American sociologist

Fred L. Block (born June 28, 1947) is an American sociologist, and research professor of sociology at UC Davis. Block is widely regarded as one of the world's leading economic and political sociologists. His interests are wide-ranging. He has been noted as an influential follower of Karl Polanyi.

Block has served on the Board of the Karl Polanyi Institute of Political Economy since 1989 and was a Distinguished Scientific Visitor to the Republic of China in 1995. He has also written for The Nation, The American Prospect, In These Times, Commonweal, Boston Review, and Tikkun.

==Biography==
Block is the son of attorney Frederick H. Block.
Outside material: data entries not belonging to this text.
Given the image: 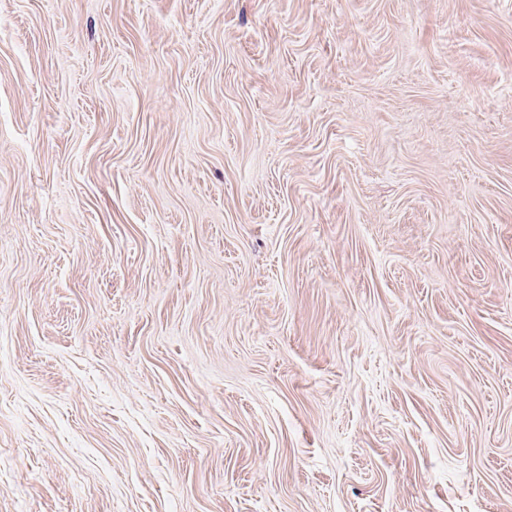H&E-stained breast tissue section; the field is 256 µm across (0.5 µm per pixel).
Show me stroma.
<instances>
[{
  "instance_id": "stroma-1",
  "label": "stroma",
  "mask_w": 512,
  "mask_h": 512,
  "mask_svg": "<svg viewBox=\"0 0 512 512\" xmlns=\"http://www.w3.org/2000/svg\"><path fill=\"white\" fill-rule=\"evenodd\" d=\"M0 512H512V0H0Z\"/></svg>"
}]
</instances>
He formerly taught at the University of Pennsylvania. He is married to Carole Joffe, a sociologist, author and activist for women's reproductive rights. They have two children.

==Works==
Block first came to prominence for his dissertation which was later published as the Origins of International Economic Disorder: Study of United States International Monetary Policy from World War II to the Present. In this study he asserted what would become a career long interest in the destabilizing influence of unregulated capital flows across national borders. He would also publish an influential argument on the nature of the elite called The Ruling Class Does Not Rule, which began a decade long debate with social psychologist G. William Domhoff.

Block is the author of five major books: The Vampire State and Other Myths and Fallacies About The U.S. Economy (1996), Postindustrial Possibilities: A Critique of Economic Discourse (1990), The Mean Season: The Attack On the Welfare State (co-authored with Richard A. Cloward, Barbara Ehrenreich, and Frances Fox Piven) (1987), Revising State Theory: Essays In Politics and Postindustrialism (1987), and The Origins of International Economic Disorder: A Study of United States International Monetary Policy From World War II to the Present (1977).

In 2000, he edited the many editions of Karl Polanyi's classic work The Great Transformation into a single edition. He has also published many journal articles on economic sociology, political sociology, sociology of work, and sociological theory in Politics & Society, World Policy Journal, Socialist Review, Theory and Society, Annual Review of Sociology, and Social Problems.

In later years, Block gained a more exclusively economic focus publishing three extremely influential works that included two books, Postindustrial Possibilities and The Vampire State; as well as a more prescriptive article on ways capitalist economies could be reformed for more just and efficient results in Capitalism without Class Power. Of these, Postindustrial Possibilities is the most widely regarded as a sweeping statement on the findings of economic sociology as a field of study combined with Block's own original contribution woven into the narrative. The Vampire State marks a bit of a return to explicitly political content although it is embedded into a discussion of United States economic policy.

Block's 2014 book, The Power of Market Fundamentalism: Karl Polyani's Critique (HUP, 2014), which he co-authored with Margaret Somers, examines the rise of free-market ideology from the ashes of the Great Depression, and looks more generally at its continued survival in the face of laissez-faires repeated failures.

His most recent book, Capitalism: the Future of an Illusion (University of California Press, 2018), explores the illusory view that capitalist economies are autonomous, coherent, and regulated by their own internal laws. Block's argument is that the capitalist illusion is an entire economistic social theory that has become part of society's common sense. The work contends that restoring the vitality of the United States and the world economy can be accomplished only with major reforms on the scale of the New Deal and the post–World War II building of new global institutions.